Fix hash join when inner hashkey expressions contain Params.

If the inner-side expressions contain PARAM_EXEC Params, we must
re-hash whenever the values of those Params change.  The executor
mechanism for that exists already, but we failed to invoke it because
finalize_plan() neglected to search the Hash.hashkeys field for
Params.  This allowed a previous scan's hash table to be re-used
when it should not be, leading to rows missing from the join's output.
(I believe incorrectly-included join rows are impossible however,
since checking the real hashclauses would reject false matches.)

This bug is very ancient, dating probably to d24d75ff1 of 7.4.
Sadly, this simple fix depends on the plan representational changes
made by 2abd7ae9b, so it will only work back to v12.  I thought
about trying to make some kind of hack for v11, but I'm leery
of putting code significantly different from what is used in the
newer branches into a nearly-EOL branch.  Seeing that the bug
escaped detection for a full twenty years, problematic cases
must be rare; so I don't feel too awful about leaving v11 as-is.

Per bug #17985 from Zuming Jiang.  Back-patch to v12.

Discussion: https://postgr.es/m/17985-748b66607acd432e@postgresql.org
This commit is contained in:
Tom Lane 2023-06-20 17:47:36 -04:00
parent c360594155
commit 2f97105e93
3 changed files with 60 additions and 1 deletions

View File

@ -2632,6 +2632,11 @@ finalize_plan(PlannerInfo *root, Plan *plan,
&context);
break;
case T_Hash:
finalize_primnode((Node *) ((Hash *) plan)->hashkeys,
&context);
break;
case T_Limit:
finalize_primnode(((Limit *) plan)->limitOffset,
&context);
@ -2727,7 +2732,6 @@ finalize_plan(PlannerInfo *root, Plan *plan,
break;
case T_ProjectSet:
case T_Hash:
case T_Material:
case T_Sort:
case T_IncrementalSort:

View File

@ -1013,3 +1013,39 @@ WHERE
(1 row)
ROLLBACK;
-- Verify that we behave sanely when the inner hash keys contain parameters
-- (that is, outer or lateral references). This situation has to defeat
-- re-use of the inner hash table across rescans.
begin;
set local enable_hashjoin = on;
explain (costs off)
select i8.q2, ss.* from
int8_tbl i8,
lateral (select t1.fivethous, i4.f1 from tenk1 t1 join int4_tbl i4
on t1.fivethous = i4.f1+i8.q2 order by 1,2) ss;
QUERY PLAN
-----------------------------------------------------------
Nested Loop
-> Seq Scan on int8_tbl i8
-> Sort
Sort Key: t1.fivethous, i4.f1
-> Hash Join
Hash Cond: (t1.fivethous = (i4.f1 + i8.q2))

• _GIVEN ENTRIES_
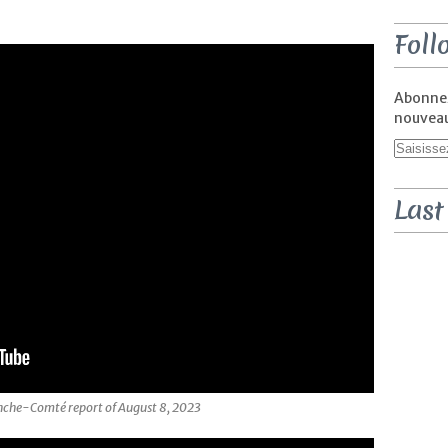
Foll
Abonnez
nouveaux
Last
nche-Comté report of August 8, 2023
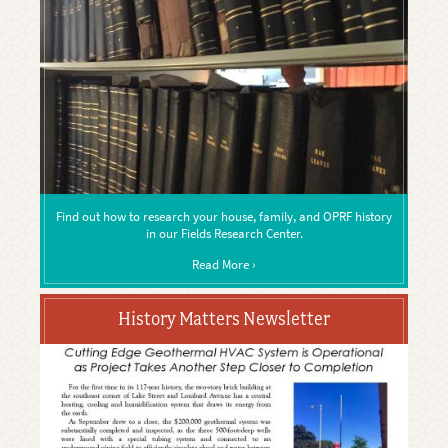
Find out how to research your house, family, and OPRF history
in our Fields Research Center.
Read More ›
History Matters Newsletter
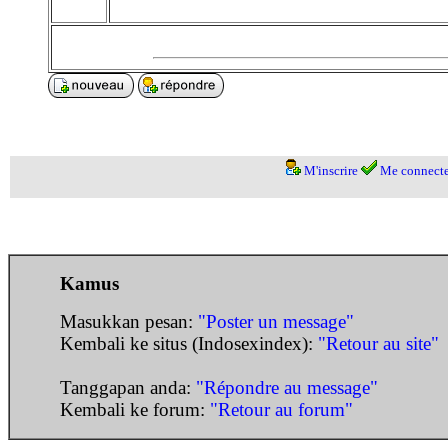
M'inscrire
Me connecte
Kamus
Masukkan pesan:
"Poster un message"
Kembali ke situs (Indosexindex):
"Retour au site"
Tanggapan anda:
"Répondre au message"
Kembali ke forum:
"Retour au forum"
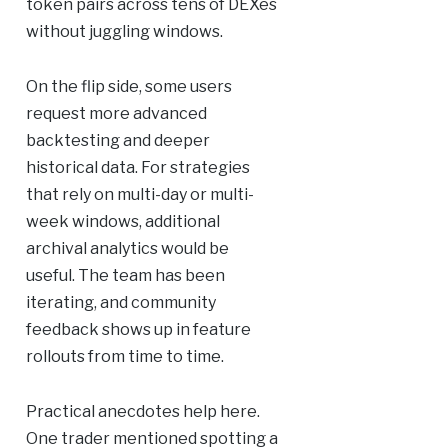
token pairs across tens of DEXes
without juggling windows.
On the flip side, some users
request more advanced
backtesting and deeper
historical data. For strategies
that rely on multi-day or multi-
week windows, additional
archival analytics would be
useful. The team has been
iterating, and community
feedback shows up in feature
rollouts from time to time.
Practical anecdotes help here.
One trader mentioned spotting a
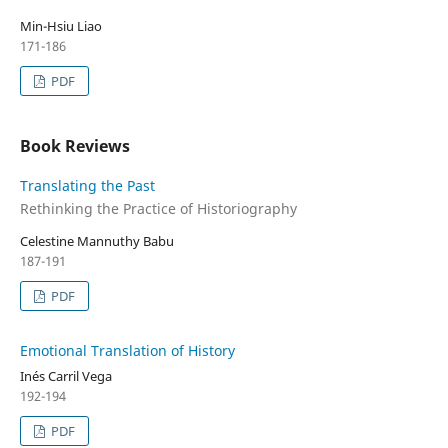
Min-Hsiu Liao
171-186
PDF
Book Reviews
Translating the Past
Rethinking the Practice of Historiography
Celestine Mannuthy Babu
187-191
PDF
Emotional Translation of History
Inés Carril Vega
192-194
PDF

• _QUESTIONS TO ANSWER_
1 - List every commit hash that appears on the commit page.
2 - Copy the commit page from "Fix hash join" up to and including "the join's output.", replacing every "Params" with "parameters".

• _RESPONSES FOR EACH TASK_
1 - d24d75ff1, 2abd7ae9b, c360594155, 2f97105e93

2 -
Fix hash join when inner hashkey expressions contain parameters.

If the inner-side expressions contain PARAM_EXEC parameters, we must
re-hash whenever the values of those parameters change.  The executor
mechanism for that exists already, but we failed to invoke it because
finalize_plan() neglected to search the Hash.hashkeys field for
parameters.  This allowed a previous scan's hash table to be re-used
when it should not be, leading to rows missing from the join's output.